Fitting in with coworkers can be difficult at the best of times, but for military veterans who recently returned from active service, it can reach a whole new level of awkward. After being in an environment where their actions could determine life or death for someone, landing a veteran’s job in a company where the most action takes place around the water cooler can be a real anti-climax.
Here’s why fitting in is harder for veterans:
The military typically makes things simple for service members. You receive orders and are required to follow them. Everything else is taken care of – your accommodation, training, healthcare, even food – and you’re never in a position where you have to fend for yourself. Once you return, however, getting back in the swing of finding a place to stay near to your job, buying the right clothes for a corporate position, cooking, exercising and eating healthy food becomes challenging, especially for single veterans. Your coworkers are accustomed to dealing with all these issues and it becomes routine for them while being on your own can be traumatic for you. If you’re also experiencing PTSD at the same time as starting a veteran’s job, it could all get to be just a tad too much.

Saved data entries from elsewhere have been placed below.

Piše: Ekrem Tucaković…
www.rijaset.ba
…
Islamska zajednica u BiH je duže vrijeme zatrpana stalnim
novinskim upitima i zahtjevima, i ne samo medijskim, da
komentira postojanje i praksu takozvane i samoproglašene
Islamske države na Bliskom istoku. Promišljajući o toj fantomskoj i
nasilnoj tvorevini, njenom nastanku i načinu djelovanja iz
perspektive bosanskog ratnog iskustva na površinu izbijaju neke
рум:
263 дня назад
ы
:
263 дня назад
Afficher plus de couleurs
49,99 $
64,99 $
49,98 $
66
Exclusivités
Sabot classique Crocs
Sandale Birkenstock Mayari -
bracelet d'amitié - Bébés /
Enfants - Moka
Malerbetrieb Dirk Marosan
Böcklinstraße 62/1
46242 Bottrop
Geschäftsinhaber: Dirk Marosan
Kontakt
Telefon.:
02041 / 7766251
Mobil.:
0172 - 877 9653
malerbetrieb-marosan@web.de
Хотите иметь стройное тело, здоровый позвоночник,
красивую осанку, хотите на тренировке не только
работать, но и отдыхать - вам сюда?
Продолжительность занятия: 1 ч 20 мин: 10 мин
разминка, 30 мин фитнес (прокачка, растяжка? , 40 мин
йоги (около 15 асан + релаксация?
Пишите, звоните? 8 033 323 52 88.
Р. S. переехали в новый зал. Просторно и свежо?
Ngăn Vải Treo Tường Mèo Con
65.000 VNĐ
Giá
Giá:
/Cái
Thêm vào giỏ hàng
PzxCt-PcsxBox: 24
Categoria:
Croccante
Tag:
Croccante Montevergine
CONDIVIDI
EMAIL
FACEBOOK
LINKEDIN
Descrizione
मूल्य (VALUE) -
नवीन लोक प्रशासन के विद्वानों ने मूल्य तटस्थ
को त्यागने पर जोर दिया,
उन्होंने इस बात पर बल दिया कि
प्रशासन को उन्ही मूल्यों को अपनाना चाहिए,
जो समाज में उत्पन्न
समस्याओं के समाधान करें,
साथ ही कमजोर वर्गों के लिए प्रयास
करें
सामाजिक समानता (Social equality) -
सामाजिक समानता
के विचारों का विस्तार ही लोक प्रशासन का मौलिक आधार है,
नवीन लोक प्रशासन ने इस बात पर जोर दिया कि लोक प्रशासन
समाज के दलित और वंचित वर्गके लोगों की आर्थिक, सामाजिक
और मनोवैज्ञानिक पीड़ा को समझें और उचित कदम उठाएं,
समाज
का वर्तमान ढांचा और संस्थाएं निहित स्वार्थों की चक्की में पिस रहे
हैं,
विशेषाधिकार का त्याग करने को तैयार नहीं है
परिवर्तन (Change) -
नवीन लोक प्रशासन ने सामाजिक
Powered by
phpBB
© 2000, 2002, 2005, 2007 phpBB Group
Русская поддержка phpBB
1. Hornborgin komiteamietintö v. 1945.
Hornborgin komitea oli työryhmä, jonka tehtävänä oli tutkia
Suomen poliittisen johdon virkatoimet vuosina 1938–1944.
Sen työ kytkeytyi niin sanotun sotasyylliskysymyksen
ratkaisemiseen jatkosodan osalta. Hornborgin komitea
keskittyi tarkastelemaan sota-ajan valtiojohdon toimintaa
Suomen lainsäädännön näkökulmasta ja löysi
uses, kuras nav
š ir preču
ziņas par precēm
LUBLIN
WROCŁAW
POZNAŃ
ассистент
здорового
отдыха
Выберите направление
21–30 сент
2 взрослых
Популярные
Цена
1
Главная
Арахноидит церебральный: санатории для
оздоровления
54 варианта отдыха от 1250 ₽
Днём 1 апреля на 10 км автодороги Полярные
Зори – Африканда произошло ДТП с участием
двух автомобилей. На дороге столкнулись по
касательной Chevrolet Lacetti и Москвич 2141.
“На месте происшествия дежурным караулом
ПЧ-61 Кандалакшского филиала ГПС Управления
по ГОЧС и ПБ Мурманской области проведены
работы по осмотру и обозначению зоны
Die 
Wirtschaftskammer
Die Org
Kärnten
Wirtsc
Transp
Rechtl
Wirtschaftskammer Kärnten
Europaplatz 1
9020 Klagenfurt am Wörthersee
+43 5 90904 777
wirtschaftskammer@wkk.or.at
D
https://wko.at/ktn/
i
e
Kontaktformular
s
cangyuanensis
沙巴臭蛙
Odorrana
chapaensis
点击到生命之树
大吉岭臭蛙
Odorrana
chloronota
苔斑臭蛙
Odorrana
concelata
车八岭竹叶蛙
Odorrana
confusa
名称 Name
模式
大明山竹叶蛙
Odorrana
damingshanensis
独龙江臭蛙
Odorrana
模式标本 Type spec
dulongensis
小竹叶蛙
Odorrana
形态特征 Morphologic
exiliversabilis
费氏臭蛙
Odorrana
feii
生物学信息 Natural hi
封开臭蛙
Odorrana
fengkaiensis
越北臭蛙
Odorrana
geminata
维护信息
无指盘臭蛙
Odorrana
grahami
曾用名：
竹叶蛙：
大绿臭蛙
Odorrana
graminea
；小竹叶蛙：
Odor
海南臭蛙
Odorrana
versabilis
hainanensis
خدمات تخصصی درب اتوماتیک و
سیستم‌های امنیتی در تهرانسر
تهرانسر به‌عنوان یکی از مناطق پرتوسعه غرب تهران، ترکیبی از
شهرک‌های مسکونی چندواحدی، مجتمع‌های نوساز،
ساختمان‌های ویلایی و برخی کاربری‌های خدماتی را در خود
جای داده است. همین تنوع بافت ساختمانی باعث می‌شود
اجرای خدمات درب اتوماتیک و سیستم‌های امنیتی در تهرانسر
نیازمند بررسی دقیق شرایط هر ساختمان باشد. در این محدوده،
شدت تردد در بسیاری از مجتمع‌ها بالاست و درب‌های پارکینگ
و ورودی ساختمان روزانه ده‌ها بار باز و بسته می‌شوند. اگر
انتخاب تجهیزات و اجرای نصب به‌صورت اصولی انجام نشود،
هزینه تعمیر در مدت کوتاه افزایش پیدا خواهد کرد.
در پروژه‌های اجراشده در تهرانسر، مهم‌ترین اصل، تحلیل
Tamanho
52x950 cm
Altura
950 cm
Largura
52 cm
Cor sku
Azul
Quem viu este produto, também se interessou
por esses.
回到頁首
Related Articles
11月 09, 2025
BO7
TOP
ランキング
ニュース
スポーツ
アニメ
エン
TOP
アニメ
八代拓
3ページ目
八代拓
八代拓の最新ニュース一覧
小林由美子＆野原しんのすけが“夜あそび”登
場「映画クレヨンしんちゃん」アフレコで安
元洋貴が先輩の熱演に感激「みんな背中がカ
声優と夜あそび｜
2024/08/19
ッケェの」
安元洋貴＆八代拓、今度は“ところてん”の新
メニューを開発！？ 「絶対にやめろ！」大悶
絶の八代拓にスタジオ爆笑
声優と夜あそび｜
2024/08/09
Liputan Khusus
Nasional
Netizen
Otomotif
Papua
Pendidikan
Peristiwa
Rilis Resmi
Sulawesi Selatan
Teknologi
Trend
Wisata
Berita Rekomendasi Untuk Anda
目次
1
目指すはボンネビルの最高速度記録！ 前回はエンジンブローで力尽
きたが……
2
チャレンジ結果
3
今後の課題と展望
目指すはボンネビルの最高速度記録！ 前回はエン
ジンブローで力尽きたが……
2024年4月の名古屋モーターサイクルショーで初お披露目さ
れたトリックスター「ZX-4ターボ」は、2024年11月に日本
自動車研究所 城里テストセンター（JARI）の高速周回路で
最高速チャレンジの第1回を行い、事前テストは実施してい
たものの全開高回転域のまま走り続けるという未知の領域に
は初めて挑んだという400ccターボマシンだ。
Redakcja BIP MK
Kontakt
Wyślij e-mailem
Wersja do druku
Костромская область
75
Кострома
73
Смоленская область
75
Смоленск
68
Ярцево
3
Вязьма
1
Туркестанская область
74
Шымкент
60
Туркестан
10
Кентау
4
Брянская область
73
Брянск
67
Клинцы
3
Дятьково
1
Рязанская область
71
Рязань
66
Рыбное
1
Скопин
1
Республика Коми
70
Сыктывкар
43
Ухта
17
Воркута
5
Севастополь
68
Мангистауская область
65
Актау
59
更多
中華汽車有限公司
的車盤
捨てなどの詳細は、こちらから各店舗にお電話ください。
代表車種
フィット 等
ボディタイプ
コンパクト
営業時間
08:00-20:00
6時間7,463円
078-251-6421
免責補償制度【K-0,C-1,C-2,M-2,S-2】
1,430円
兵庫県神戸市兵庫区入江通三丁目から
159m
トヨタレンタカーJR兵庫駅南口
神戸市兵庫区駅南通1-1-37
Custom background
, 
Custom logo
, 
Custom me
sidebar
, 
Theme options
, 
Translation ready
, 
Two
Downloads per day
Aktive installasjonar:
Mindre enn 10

This is unheard of in the military. If you ask or tell someone to do something, it’s done. In an office environment, you can ask your coworker for those stats he promised five times before you get them—if you’re lucky. This can be very difficult to handle for veterans, especially those who have held command posts in the military. In addition, there are certain protocols to follow when it comes to approaching slackers in the workplace, and the methods that would have worked in the military just won’t do.
In the armed forces, you’re part of a team and the focus isn’t on you, or anyone else. In civilian life, people are encouraged to express their individuality, and that often happens with a degree of narcissism or ego-centric behavior. “It’s all about me” is a familiar way of thinking in others that it can take time to adjust to. Veterans often end up being thought of as reserved or withdrawn, simply because they aren’t accustomed to discussing their private business with their colleagues and expecting them to be interested. Learning to mix comfortably with co-workers can be especially challenging for long-term service members in a civilian veteran’s job.
It’s very hard to get “fired” from the military. That doesn’t mean you can’t get in trouble, but it usually isn’t the end of your career. Also, there’s no such thing as a pink slip layoff just for not being a good fit for the team, or producing a less-than-miraculous performance. It can take several layoffs before veterans learn how the system works, and each one saps their confidence and enthusiasm. This makes it important to build up some savings while you are working in a veteran’s job, as well as a good support system of family members and friends. Avoid getting too close to coworkers because if you do get fired or laid off, staying friends with them can be difficult.
Negotiating your compensation based on your value to the company and the impact of your deliverables is another foreign concept for veterans. Military pay is transparent and based on your rank and your needs. It lands in your bank account every pay period without fail unless there is a hiccup. When veterans join the civilian workforce, however, they have to not only determine what their own needs are but they may have to negotiate to get a livable rate, too. Then there’s the issue of confidentiality that surrounds most workplace salaries, which can be a major adjustment for someone who has spent several years simply receiving regular payments.
Healthcare, insurance, business terminology and time off can also be confusing and hard to navigate for veterans. Your best bet is to identify a mentor or supervisor who can advise you of the best course of action when you’re in doubt, or find someone in the HR department who understands your background and is sympathetic to your needs. Socially awkward behavior can cost you in terms of lost promotions, lost prospects and ineffective presentations, so practice smiling, making eye contact, talking to others and asking questions to keep them talking.